Most Malaysians need to realise that they are all mostly emigrants for other lands except for the pribumis, who are the natives of the soil. But since the natives or pribumis as classified by the government, do not have great desires and expectations, they still maintain their native desires and tradition and live in the remote areas of the country while most of them prefer to keep themselves in isolation from the other races living in Malaysia.

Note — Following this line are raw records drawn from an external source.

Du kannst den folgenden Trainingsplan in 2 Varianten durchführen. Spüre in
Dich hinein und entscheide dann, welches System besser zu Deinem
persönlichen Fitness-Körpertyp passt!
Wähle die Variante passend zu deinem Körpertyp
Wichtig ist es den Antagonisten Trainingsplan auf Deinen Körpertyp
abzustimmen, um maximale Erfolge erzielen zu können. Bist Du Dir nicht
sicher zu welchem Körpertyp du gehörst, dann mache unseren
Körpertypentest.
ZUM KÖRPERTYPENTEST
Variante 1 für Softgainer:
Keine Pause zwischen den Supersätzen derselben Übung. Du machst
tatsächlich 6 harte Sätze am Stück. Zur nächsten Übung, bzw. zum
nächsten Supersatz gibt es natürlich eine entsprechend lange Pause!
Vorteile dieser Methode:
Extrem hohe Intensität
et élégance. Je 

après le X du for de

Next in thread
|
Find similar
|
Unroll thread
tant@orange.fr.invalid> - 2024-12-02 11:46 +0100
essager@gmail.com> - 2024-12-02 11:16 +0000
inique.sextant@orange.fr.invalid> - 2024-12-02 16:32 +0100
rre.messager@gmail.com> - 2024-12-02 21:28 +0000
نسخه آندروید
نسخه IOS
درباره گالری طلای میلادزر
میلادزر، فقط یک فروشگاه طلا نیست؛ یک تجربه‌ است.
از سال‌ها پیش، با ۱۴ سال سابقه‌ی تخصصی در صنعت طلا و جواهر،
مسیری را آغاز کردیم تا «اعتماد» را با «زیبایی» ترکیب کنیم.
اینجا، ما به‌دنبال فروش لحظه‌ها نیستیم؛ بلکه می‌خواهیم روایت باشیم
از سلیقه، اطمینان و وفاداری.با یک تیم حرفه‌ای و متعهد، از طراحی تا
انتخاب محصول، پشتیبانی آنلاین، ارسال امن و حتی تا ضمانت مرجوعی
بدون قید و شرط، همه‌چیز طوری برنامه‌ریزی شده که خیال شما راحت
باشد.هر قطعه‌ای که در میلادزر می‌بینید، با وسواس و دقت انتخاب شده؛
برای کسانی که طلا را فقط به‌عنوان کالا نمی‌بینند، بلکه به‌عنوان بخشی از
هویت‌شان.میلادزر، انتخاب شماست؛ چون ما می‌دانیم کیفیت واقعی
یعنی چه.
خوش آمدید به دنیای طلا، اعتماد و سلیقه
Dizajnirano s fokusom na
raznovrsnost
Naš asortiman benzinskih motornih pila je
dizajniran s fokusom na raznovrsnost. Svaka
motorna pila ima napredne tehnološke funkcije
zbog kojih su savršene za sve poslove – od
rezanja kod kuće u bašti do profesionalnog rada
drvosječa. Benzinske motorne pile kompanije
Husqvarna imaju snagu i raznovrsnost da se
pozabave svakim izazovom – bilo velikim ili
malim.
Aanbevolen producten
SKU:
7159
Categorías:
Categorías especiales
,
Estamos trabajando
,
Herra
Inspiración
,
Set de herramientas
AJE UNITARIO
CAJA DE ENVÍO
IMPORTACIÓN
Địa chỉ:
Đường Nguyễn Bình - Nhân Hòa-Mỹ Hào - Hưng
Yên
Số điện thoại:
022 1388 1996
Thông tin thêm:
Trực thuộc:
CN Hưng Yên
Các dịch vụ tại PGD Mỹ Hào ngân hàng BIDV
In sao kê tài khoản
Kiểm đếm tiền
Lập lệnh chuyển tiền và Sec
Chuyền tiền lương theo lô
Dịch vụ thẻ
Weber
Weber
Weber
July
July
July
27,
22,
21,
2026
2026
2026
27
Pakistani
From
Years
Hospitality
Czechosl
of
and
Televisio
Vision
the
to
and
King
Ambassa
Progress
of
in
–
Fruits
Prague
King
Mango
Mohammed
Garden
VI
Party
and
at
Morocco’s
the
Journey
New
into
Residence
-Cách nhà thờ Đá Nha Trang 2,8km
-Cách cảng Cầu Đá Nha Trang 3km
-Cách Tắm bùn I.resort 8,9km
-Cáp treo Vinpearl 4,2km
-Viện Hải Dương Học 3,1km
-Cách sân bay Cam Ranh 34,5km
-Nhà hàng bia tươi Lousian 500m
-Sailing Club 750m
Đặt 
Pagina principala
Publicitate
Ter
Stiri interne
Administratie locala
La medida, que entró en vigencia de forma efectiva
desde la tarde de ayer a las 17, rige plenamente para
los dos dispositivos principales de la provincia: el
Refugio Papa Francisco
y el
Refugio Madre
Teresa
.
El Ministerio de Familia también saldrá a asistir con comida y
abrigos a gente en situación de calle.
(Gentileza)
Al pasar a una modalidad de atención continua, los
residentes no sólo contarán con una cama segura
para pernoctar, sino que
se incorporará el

This matter had arisen as a result of the Mentri Besar of Johor, Datuk Abdul Ghani Othman had on last Sunday while opening the Johor UMNO Convention had questioned the need for the people of different races in Malaysia to be ethnically diluted or mixed up merely for the Bangsa Malaysia concept which he deems was still "hazy" in its meaning. In the meanwhile, Deputy Prime Minister Datuk Seri Mohd Najib Tun Razak informed while closing the UMNO Johor Convention today that the Bangsa Malaysia concept is the state of an individual's mind and does not infringe on Malay special rights and privileges,and that the Bangsa Malaysia was a concept and had nothing to do with the Constitution or national policies, while it does not evaluate someone by his skin colour, race or religion. When asked to comment on GERAKAN President Datuk Seri Lim Keng Yaik's statement that Johor UMNO was going against the government policy, Najib commented that the government will review its policies from time to time but our focus on the concept of Bangsa Malaysia is being a state of mind and we need to avoid 'polemics' when discussing on this issue. He stated further that if we debate on this issue it will only raise many questions and will not benefit anyone and if we were to amend the Constitution on this, it will create unrest. While closing, Abdul Ghani stated that this concept was widely termed but brought about the concept of pluralism, which was equality without a core base.
After having understood the intentions of the government, it is clear that BANGSA MALAYSIA is just a 'fairy tale' and will face a uphill task to be implemented since the Malays, who seem to claim as a superior race in Malaysia, will not want to lose its current fringe benefits.
In actual fact, Bangsa Malaysia should enjoy all these fringe benefits since they are the real benefactors of our society.
It seems that another problem have been just created. Where will this end.